Might Makes Wright : Nouvelle interview de Takumi !

Après une première interview à l’occasion de la sortie de Dual Destinies, le Nintendo Magazine du Royaume-Uni parvient à décrocher, pour la sortie de Professeur Layton VS Phoenix Wright : Ace Attorney (qui obtient de la part du magazine la très bonne note de 90) une nouvelle interview de Shu Takumi, riche en informations croustillantes !

Si vous ne l’avez pas encore lue, n’oubliez pas au préalable de lire la toute première interview de Shu Takumi publiée par le même magazine pour la sortie de Dual Destinies.

Attention : Cette interview contient un certain nombre de spoils majeurs concernant Phoenix Wright : Ace Attorney : Trials and Tribulations.

Le créateur d’Ace Attorney, Shu Takumi, nous parle d’une décennie de pointages de doigts et de cris.

Des années avant que Professeur Layton ne soit l’étincelle dans les yeux de Level-5, Phoenix Wright creusait le chemin des héros bavares. Ou devrait-on dire criards ? Uniquement armé de ses poumons et d’une conviction sans faille, Wright a crié, pointé et bluffé sa voie au travers de cinq jeux, faisant émerger une série spin-off par la même occasion. Pour un héros coincé dans la niche des niches – les simulations d’avocat sont vraiment très peu nombreuses – il a réussi à surpasser de nombreux héros conventionnels.
Actuellement en train de se faire un nouveau public sur 3DS avec Dual Destinies, et prêt à faire encore mieux dans Professeur Layton VS Phoenix Wright : Ace Attorney, quel meilleur moment pour revisiter la trilogie qui s’est fait un nom sur GBA (au Japon) et DS (partout ailleurs) ? Et quel meilleur guide que le créateur original, l’un des grands héros de la création de jeux vidéo de l’Official Nintendo Magazine, Shu Takumi ?

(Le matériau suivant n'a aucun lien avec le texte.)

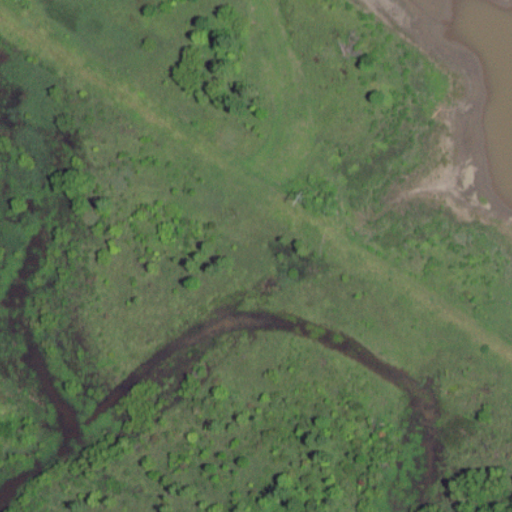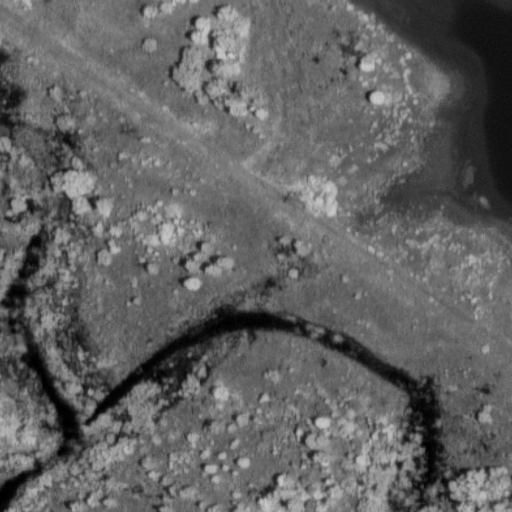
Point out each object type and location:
power tower: (309, 202)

ONM : Nous avons parlé la dernière fois des origines du jeu d’avocats. Une fois l’idée de consacrer un jeu à un avocat, quel a été le processus pour créer Wright lui-même ? Est-il arrivé directement tel qu’on le connaît aujourd’hui, ou y a-t-il eu une longue période de gestation ?

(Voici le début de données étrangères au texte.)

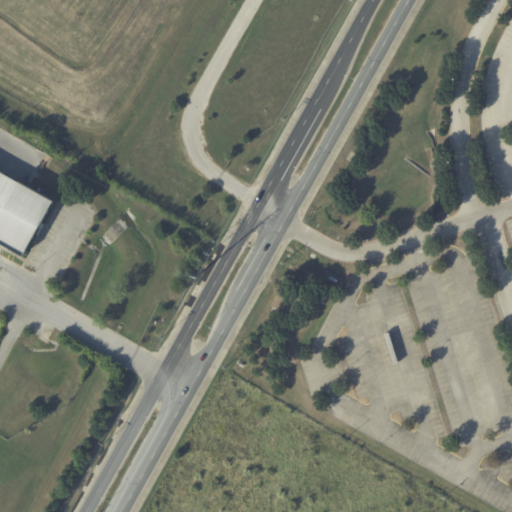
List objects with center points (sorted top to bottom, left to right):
landfill: (79, 56)
road: (195, 108)
road: (498, 119)
road: (13, 147)
road: (464, 153)
building: (20, 212)
road: (270, 212)
building: (19, 215)
road: (396, 245)
road: (225, 256)
road: (265, 256)
road: (13, 287)
road: (51, 310)
road: (13, 323)
road: (175, 381)
road: (414, 394)
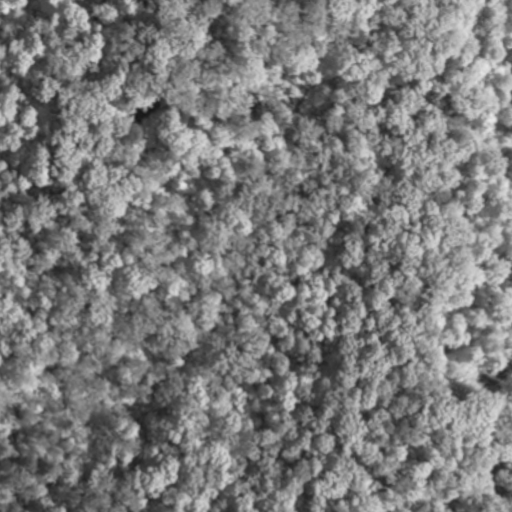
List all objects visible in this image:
road: (373, 96)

Shu Takumi : J’ai passé très peu de temps à concevoir le personnage de Phoenix Wright dans le but d’écrire l’histoire du premier jeu en fait. L’Ace Attorney originel était le premier scénario que j’aie jamais écrit et j’ai réfléchi aux dialogues de Phoenix plus ou moins tout en progressant. Plus j’écrivais, plus sa personnalité se développait.
Comme c’était ma première fois en tant qu’écrivain, je n’ai ni pensé à développer les personnages avant d’écrire, ni eu les compétences de le faire. J’ai écrit sans vraiment y penser énormément, ce qui veut dire que les phrases dîtes par Phoenix sont à peu près ce que j’aurais dit dans les mêmes situations et que sa façon de penser est très proche de la mienne.
On pourrait dire que Phoenix Wright était Shu Takumi en tout, excepté le nom, même si je dois admettre que ma passion et mon sens de la justice ne sont pas aussi forts que les siens et que je n’ai pas l’habitude de crier « Objection ! » comme il le fait.

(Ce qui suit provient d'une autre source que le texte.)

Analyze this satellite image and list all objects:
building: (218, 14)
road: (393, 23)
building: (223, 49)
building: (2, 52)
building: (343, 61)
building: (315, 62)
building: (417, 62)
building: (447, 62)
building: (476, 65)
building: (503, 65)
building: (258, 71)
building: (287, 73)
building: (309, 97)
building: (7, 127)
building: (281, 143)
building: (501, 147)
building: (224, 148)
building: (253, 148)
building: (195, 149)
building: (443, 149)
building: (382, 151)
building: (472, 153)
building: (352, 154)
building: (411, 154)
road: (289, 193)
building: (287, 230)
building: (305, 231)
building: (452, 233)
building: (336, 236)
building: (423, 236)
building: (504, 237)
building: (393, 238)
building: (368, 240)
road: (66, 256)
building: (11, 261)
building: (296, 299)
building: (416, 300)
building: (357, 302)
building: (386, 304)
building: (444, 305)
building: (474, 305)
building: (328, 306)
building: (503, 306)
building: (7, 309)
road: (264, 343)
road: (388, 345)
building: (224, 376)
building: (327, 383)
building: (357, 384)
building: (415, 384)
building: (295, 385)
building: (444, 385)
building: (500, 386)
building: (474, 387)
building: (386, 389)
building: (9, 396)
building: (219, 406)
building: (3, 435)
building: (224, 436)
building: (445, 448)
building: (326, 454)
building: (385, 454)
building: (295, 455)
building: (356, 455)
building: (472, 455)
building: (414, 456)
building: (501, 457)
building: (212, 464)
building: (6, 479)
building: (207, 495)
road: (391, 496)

ONM : Pourquoi avoir décidé de donner à Phoenix un sidekick ? Nous nous sommes toujours dits que c’était un peu injuste que des procureurs solitaires soient amenés à affronter une équipe Wright/Maya.

ST : J’ai eu l’idée d’un personnage partenaire, Maya, parce que je me suis dit que, plutôt qu’enquêter seul, ce serait plus amusant pour le joueur d’avoir quelqu’un qui pourrait lui donner des conseils.
Quant à l’injustice pour les procureurs, Benjamin Hunter a son propre partenaire réconfortant en la forme de l’inspecteur Tektiv, et si vous réfléchissez à la réelle utilité qu’ont Maya et Tektiv, je pense que vous serez d’accord sur le fait qu’ils se valent.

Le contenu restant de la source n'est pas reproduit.